:: MATERIAL FOR THE TASK
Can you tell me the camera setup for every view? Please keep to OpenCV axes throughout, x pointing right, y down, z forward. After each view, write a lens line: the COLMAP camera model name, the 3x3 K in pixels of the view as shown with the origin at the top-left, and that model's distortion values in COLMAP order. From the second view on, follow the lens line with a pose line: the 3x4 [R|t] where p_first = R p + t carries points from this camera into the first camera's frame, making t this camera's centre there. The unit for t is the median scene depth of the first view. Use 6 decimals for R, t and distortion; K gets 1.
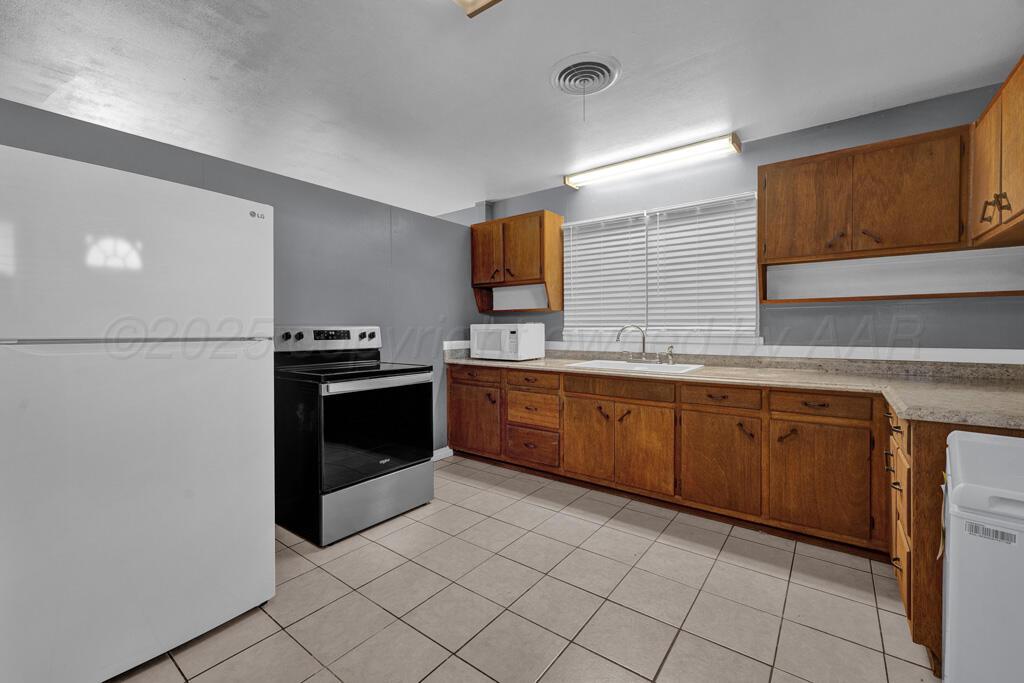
::::
:: MATERIAL FOR THE TASK
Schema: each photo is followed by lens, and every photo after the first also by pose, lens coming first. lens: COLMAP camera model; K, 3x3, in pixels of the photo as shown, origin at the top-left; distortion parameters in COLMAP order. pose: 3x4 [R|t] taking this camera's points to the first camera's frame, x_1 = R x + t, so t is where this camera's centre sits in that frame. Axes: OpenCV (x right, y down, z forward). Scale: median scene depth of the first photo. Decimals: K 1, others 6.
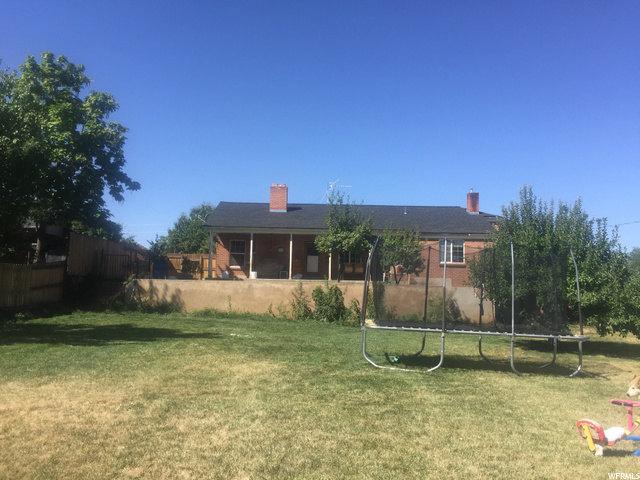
::::
:: MATERIAL FOR THE TASK
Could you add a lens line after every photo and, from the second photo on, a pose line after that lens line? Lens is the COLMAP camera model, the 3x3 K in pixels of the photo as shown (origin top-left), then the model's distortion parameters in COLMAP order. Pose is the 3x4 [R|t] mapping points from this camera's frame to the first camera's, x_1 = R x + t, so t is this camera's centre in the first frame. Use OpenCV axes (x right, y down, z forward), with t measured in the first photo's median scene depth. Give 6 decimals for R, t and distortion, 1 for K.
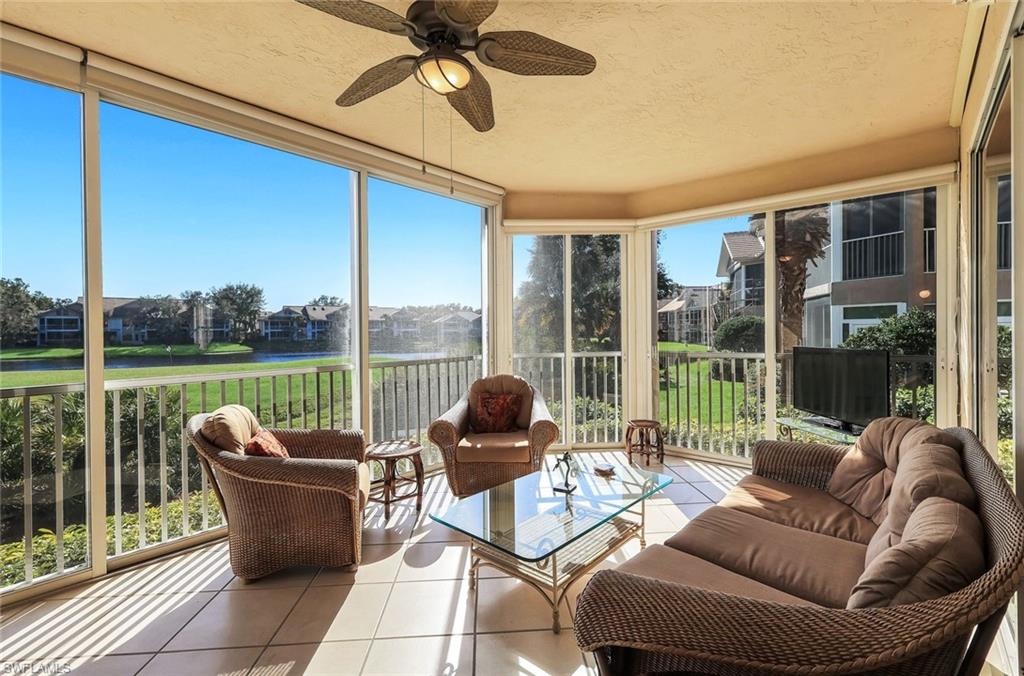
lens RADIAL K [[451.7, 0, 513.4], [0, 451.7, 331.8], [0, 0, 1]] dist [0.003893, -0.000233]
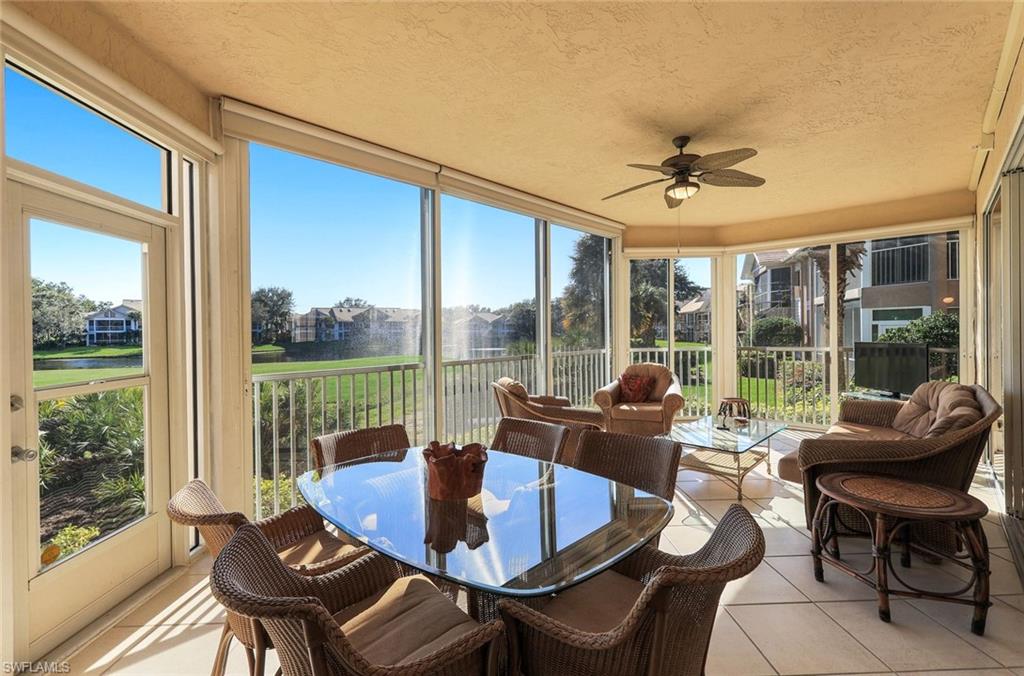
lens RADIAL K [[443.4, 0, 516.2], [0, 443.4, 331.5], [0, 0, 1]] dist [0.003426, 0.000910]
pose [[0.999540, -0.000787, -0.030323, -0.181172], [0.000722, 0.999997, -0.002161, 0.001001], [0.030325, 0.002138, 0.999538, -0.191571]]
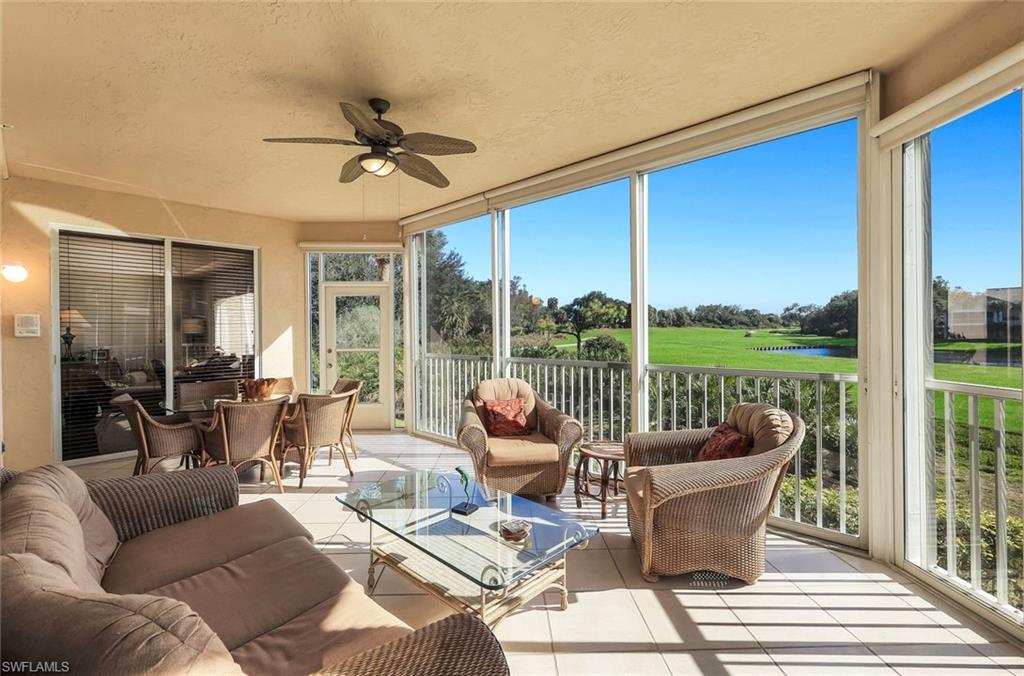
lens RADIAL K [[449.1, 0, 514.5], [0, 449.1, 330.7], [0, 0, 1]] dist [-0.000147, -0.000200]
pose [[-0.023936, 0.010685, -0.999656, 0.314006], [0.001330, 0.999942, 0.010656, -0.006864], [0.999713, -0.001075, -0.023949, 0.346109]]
::::
■ **ABOUT THIS EXERCISE**
Across the records, count the lines holding the string "each". Give the number and stop.

■ **ANSWER TO THE EXERCISE**
2